Beijing-Washington ties will keep moving forward - not always smoothly but positively - somehow like a long-term stock market curve "but without those big fluctuations", Kissinger said.

He is certain that the two sides will keep cooperating on China's core concern, the Taiwan issue, to ensure that there is no showdown in the Taiwan Straits.

"I think Beijing and Washington will cooperate and really pressure Taipei that if they do not pull back it could look extremely unfavorable," he said. "I believe that we will avoid a crisis in the Taiwan Straits."

Kissinger has met with every generation of the leadership since the establishment of the People's Republic of China, and hence is familiar with them. And he believes the present leadership can tackle complicated issues.

"Each generation has its own characteristics. Deng Xiaoping is an enormous figure for his vision and courage in guiding China on the road to market reforms. But every generation of leaders has made some significant contributions," he said.

"This generation is educated in universities and has more technical knowledge than the first generation. It has handled very complicated situations with considerable wisdom and skill."

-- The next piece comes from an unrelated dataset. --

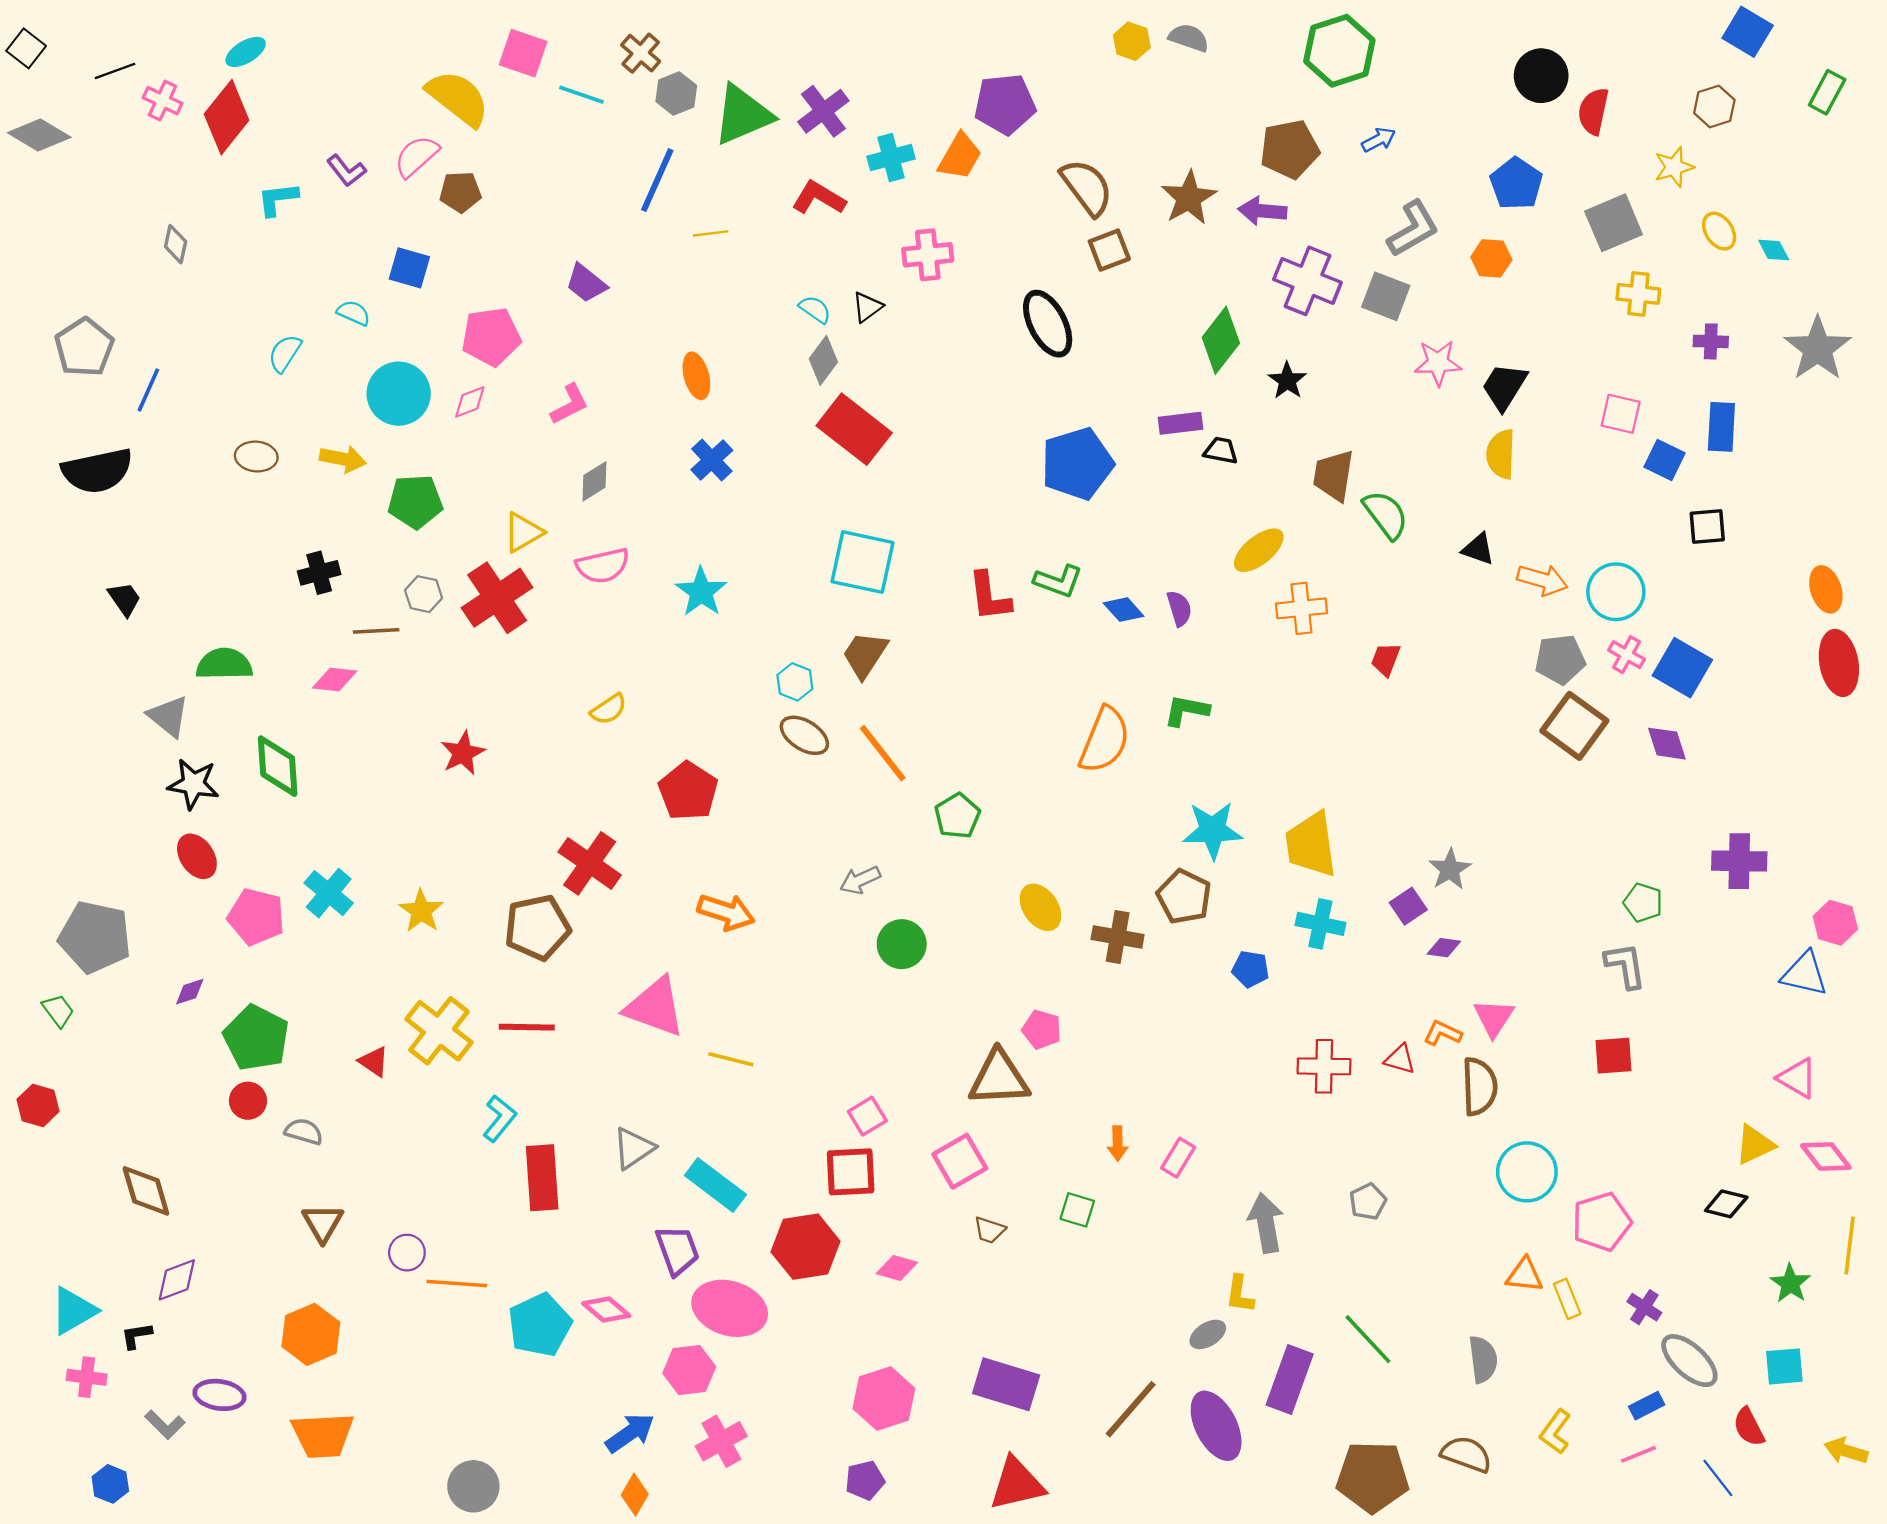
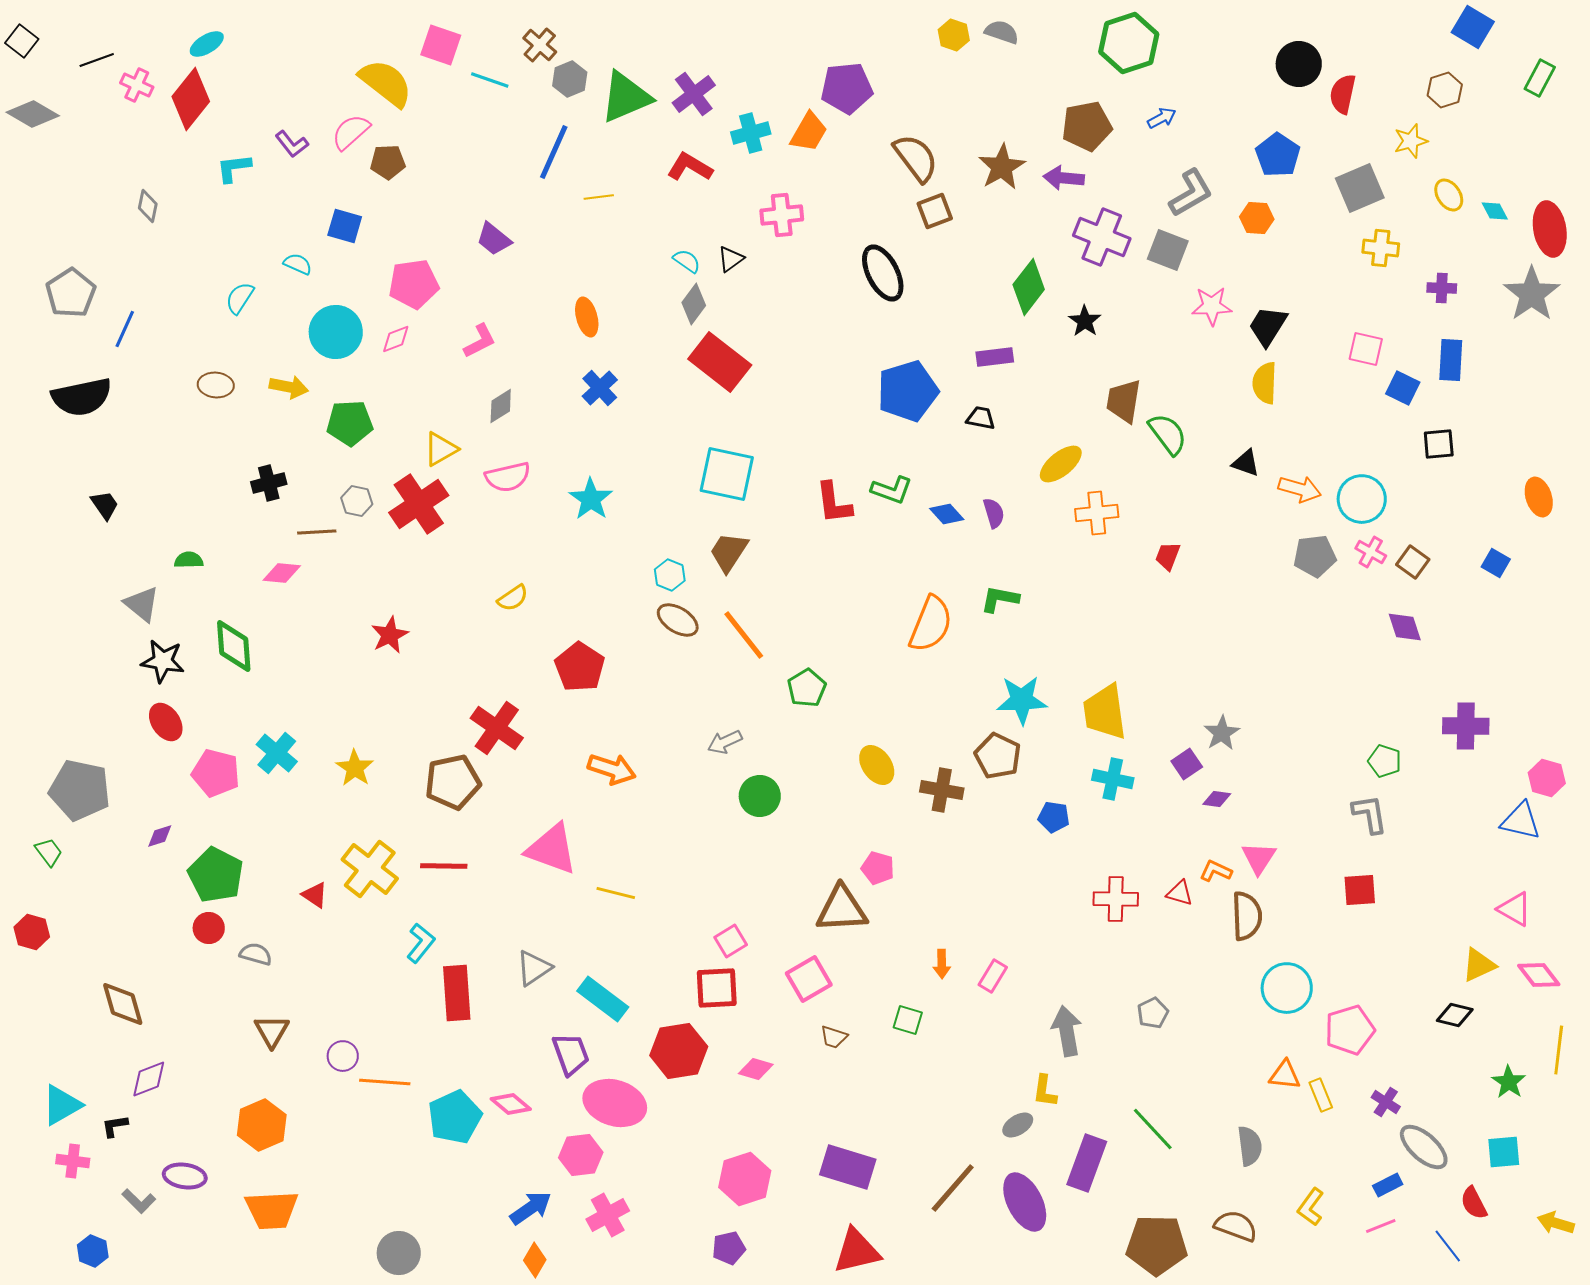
black trapezoid: (1221, 451) -> (981, 418), moved
red ellipse: (1839, 663) -> (1550, 229), moved
green semicircle: (224, 664) -> (189, 560), size x0.6
blue square: (1682, 668) -> (1496, 563), moved, size x0.6
brown square: (1574, 726) -> (1413, 562), moved, size x0.6

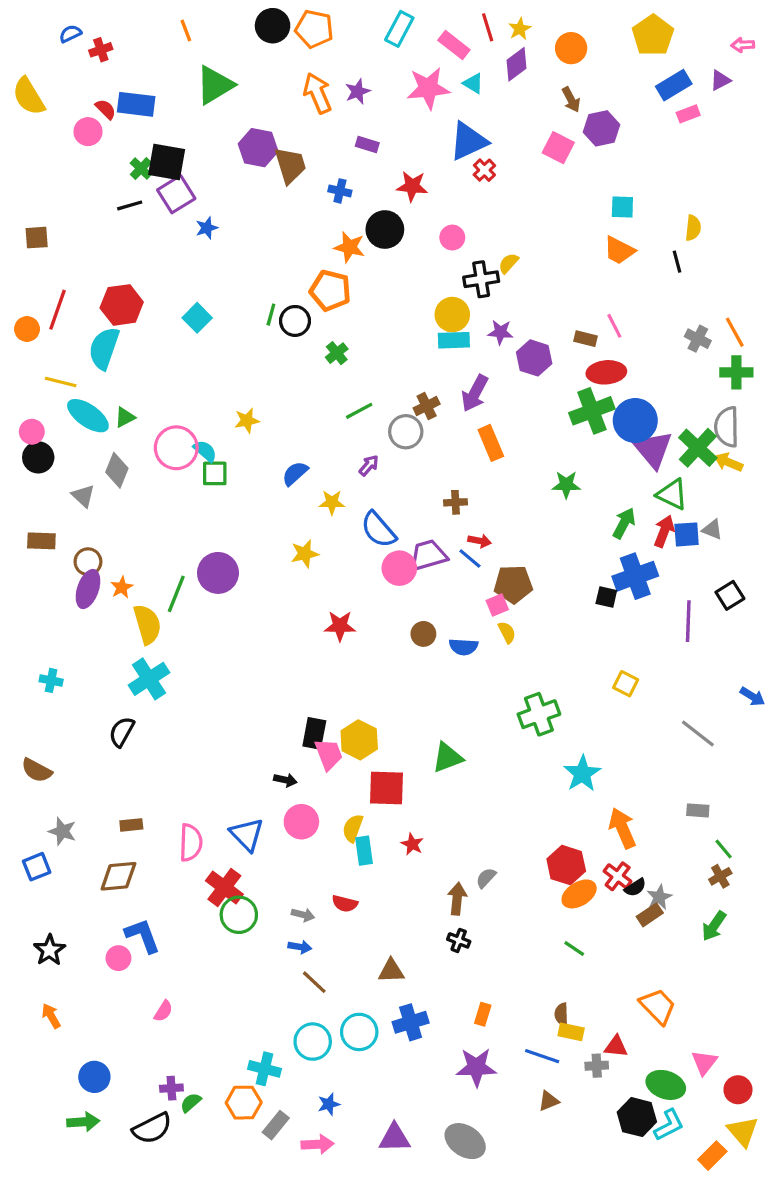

Kissinger visited China last week at the invitation of the Chinese People's Institute of Foreign Affairs. He has visited the country more than 50 times, and is impressed by the tremendous progress it has made, enabling it to navigate the changes in the world.

"I see tremendous vitality in the Chinese people and the people I talked with are also ambitious to study and to do something. I identify China with tremendous capacity to grow, and great opportunities with these people."

His last visit to China was in a totally different scenario compared to his first few trips when there was no diplomatic or trade link between Beijing and Washington. More than three decades after his ice-breaking visit, Kissinger remains proud of what he did to "open" China.

"I consider that the single most important thing I did in government and the one that had the best permanent effect."